Nutrient Comparison: Pickles, chowchow, with cauliflower onion mustard, sweet VS Brussels Sprouts per 14 oz
Compare the macro and micronutrient content in 14 oz of Pickles, chowchow, with cauliflower onion mustard, sweet versus 14 oz of Brussels Sprouts to make informed dietary choices. Explore their nutritional differences and benefits.
Lets compare vitamin content per 14 ounces of Pickles, chowchow, with cauliflower onion mustard, sweet vs Brussels Sprouts:
- 14 oz of Raw Brussels Sprouts contain 7.6 times more Vitamin A, more Vitamin B1, 4.5 times more Vitamin B2, more Vitamin B3, 4.6 times more Vitamin B5, 21.9 times more Vitamin B6, 12.2 times more Vitamin B9, 14.2 times more Vitamin C, 5.5 times more Vitamin E and 2.9 times more Vitamin K than Pickles, chowchow, with cauliflower onion mustard, sweet.

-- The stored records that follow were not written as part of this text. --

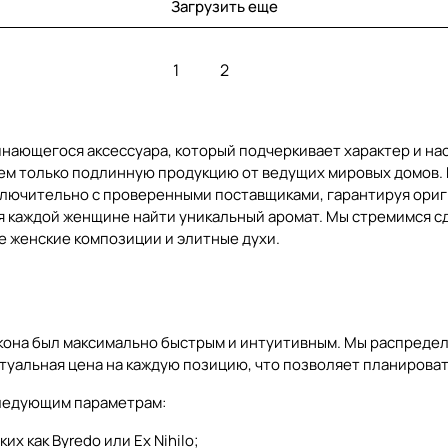
Загрузить еще
1
2
инающегося аксессуара, который подчеркивает характер и на
аем только подлинную продукцию от ведущих мировых домов. 
лючительно с проверенными поставщиками, гарантируя ориги
яя каждой женщине найти уникальный аромат. Мы стремимся с
е женские композиции и элитные духи.
акона был максимально быстрым и интуитивным. Мы распреде
ктуальная цена на каждую позицию, что позволяет планироват
следующим параметрам:
х как Byredo или Ex Nihilo;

- 14 ounces of Pickles, chowchow, with cauliflower onion mustard, sweet have insufficient amounts of Vitamin A, Vitamin B1, Vitamin B2, Vitamin B3, Vitamin B5, Vitamin B6, Vitamin B9 and Vitamin E
- Both Pickles, chowchow, with cauliflower onion mustard, sweet as well as Raw Brussels Sprouts have insufficient amounts of Vitamin B12 and Vitamin D in 14 ounces.
Comparing minerals per 14 ounces for Pickles, chowchow, with cauliflower onion mustard, sweet vs Brussels Sprouts:
- 14 ounces of Pickles, chowchow, with cauliflower onion mustard, sweet have 1.3 times more Copper, 1.3 times more Selenium and 21.1 times more Sodium than Brussels Sprouts.
- While 14 oz of Raw Brussels Sprouts contain 1.8 times more Calcium, 4 times more Manganese, 3.1 times more Phosphorus, 1.9 times more Potassium and 1.8 times more Zinc than Pickles, chowchow, with cauliflower onion mustard, sweet.
- Both Pickles, chowchow, with cauliflower onion mustard, sweet and Brussels Sprouts contain similar levels of Iron and Magnesium per 14 ounces.
Comparison of macro-nutrients per 14 ounces:
- 14 ounces of Pickles, chowchow, with cauliflower onion mustard, sweet have 2.8 times more Energy, 1.2 times more Omega 3, 3 times more Carbohydrate and 10.9 times more Sugars than Brussels Sprouts.
- While 14 oz of Raw Brussels Sprouts contain 2.5 times more Fiber and 2.3 times more Protein than Pickles, chowchow, with cauliflower onion mustard, sweet.
- 14 ounces of Brussels Sprouts provide inadequate amounts of Energy
- Both Pickles, chowchow, with cauliflower onion mustard, sweet as well as Raw Brussels Sprouts provide inadequate amounts of Omega 6 in 14 ounces.